John wasn't a Christian, so I can't have a lot of joy in this event. And this morning after the news sunk in, the thoughts that came to my mind were not of the good times we had shared, but the arguments we had. John was the classic curmudgeon. He was stubborn as could be and wouldn't back down if he thought he was right. On one occasion, he wasn't right, but he still came after me with both barrels. And in my humanity, I went into defense mode. Now I wonder if it was worth it. It was months ago, but John was never the same to me after that. In fact in his last few months he got a little more crusty. I really wish I had been a better witness to John. I doubt it would have made a lot of difference to him in the long run, but I hate to have given him such a bad impression of a Christian.
Last week someone sent my wife a link to the sex offender database. I decided to run the zip codes of some of the local towns and to my surprise I knew two people on the list. I speak to both of these guys every week. One man I know nothing about his background and the other I know just a couple details. Yet on their records are a gross sexual imposition charge or a child molestation charge. When I started entering zips into the system, I didn't think I'd recognize any names. I was more interested in how many there were and how close to my house. Yet here were two people whom I carry on conversations with regularly on that list. Had I visualized the people on the database, I'd have imagined scraggly-haired, strung-out, vacant-eyed men and the occasional overweight woman with multiple tattoos and missing teeth. Instead, the two I know are nothing like my stereotype.
I was too old to watch Sesame Street, but when some of my younger cousins visited, they had to watch the show. One of the segments was a look at the people in your neighborhood -- the people that we meet each day. I suppose the purpose was to inform the average 4 year-old that the man with a long coat, rubber boots and big hat, carrying an axe was someone they didn't need to run away from. But it made you think of the people you take for granted; mailman, policeman, meter reader, convenience store clerk.
Often we don't give these people a second look. We might know them well enough to say hello or to talk about the weather, but there are lives behind each person. More than that, Jesus loves each one of those people. And still more than that, Jesus died for these people. I must do my part to represent Christ to everyone, whether we meet face to face or computer post to computer post. I think I failed that with John. I don't want to fail anymore.
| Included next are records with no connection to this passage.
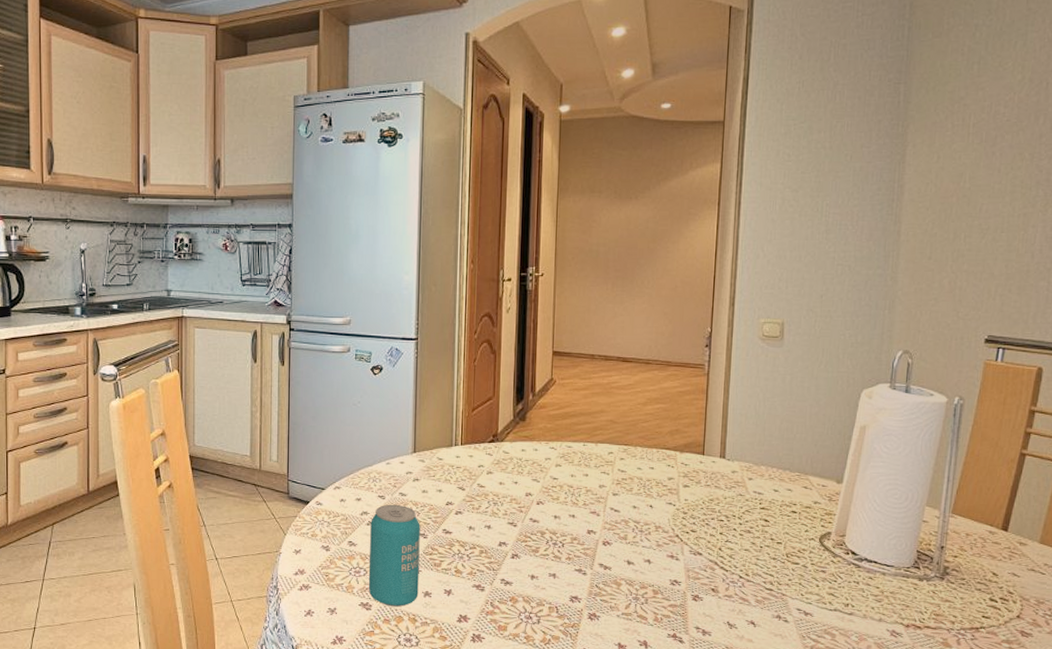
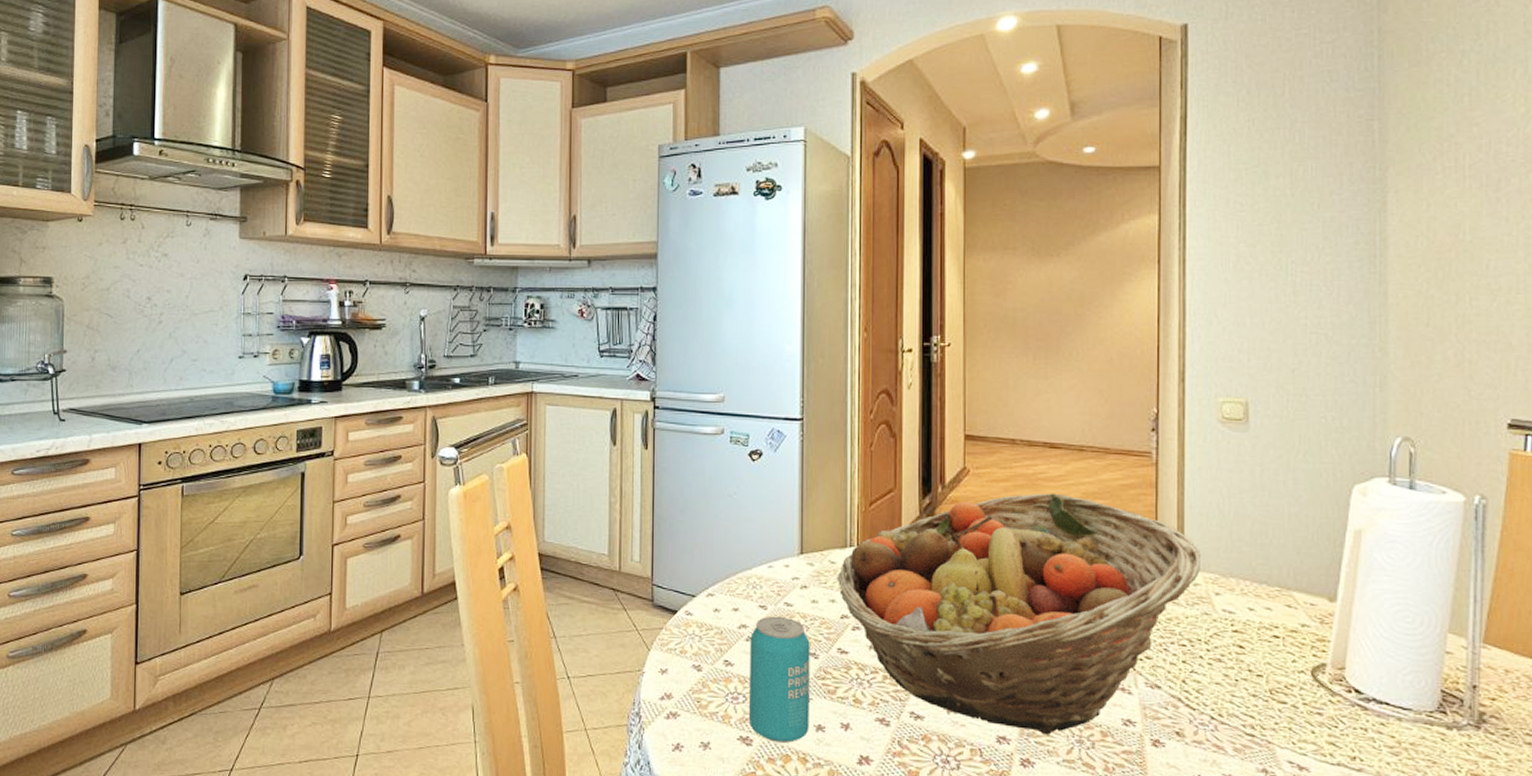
fruit basket: none [444,399,740,594] -> present [838,493,1202,735]

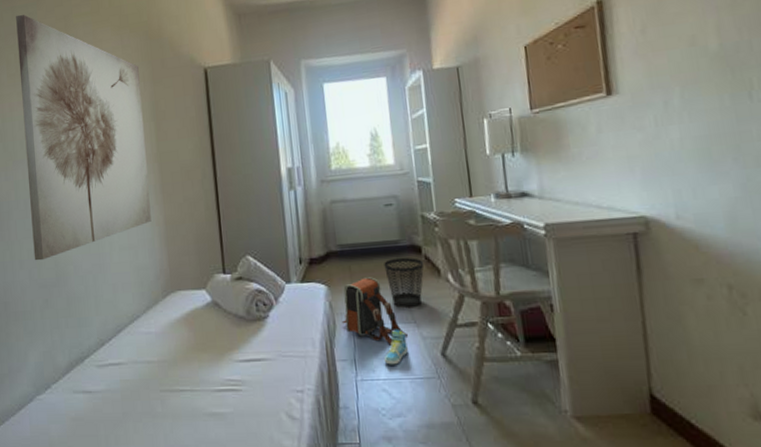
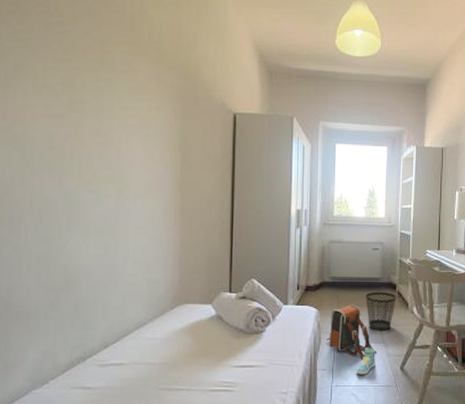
wall art: present [16,14,152,261] -> none [43,30,171,266]

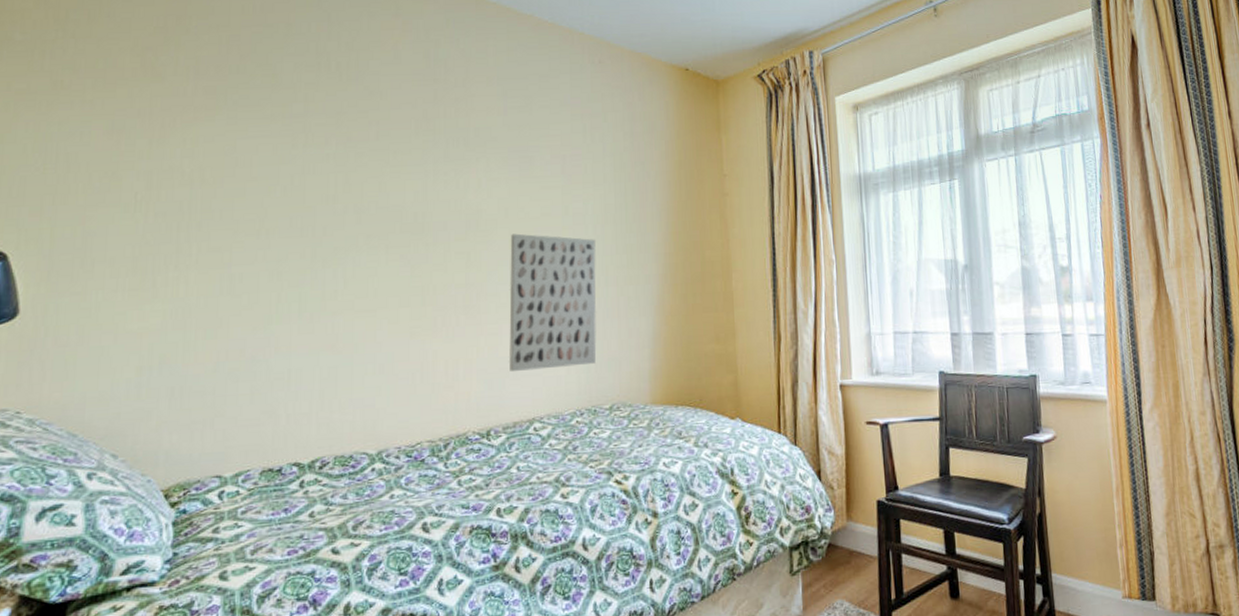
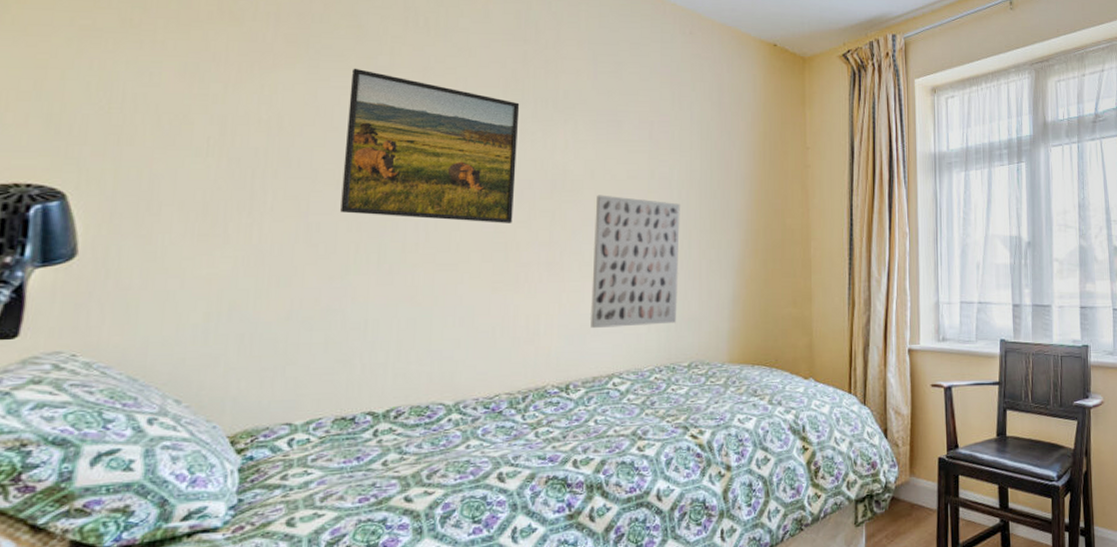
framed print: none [262,116,432,267] -> present [340,68,520,223]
Why is it that some people just blend into the background like another advertisement on the wall? One of the things the Lord has really been speaking to me about is seeing people as Jesus saw them. Not simply walking by the poor, but helping. Not simply exchanging pleasantries, but really listening. Not being so concerned with being right as to distort the image of Jesus Christ to an unbeliever. That's the stuff my Heavenly Father convicts me of.
Lord, help me to see people as you see them. May the people that I meet be filled with the love which You give to me. May I be a channel through which You bless them.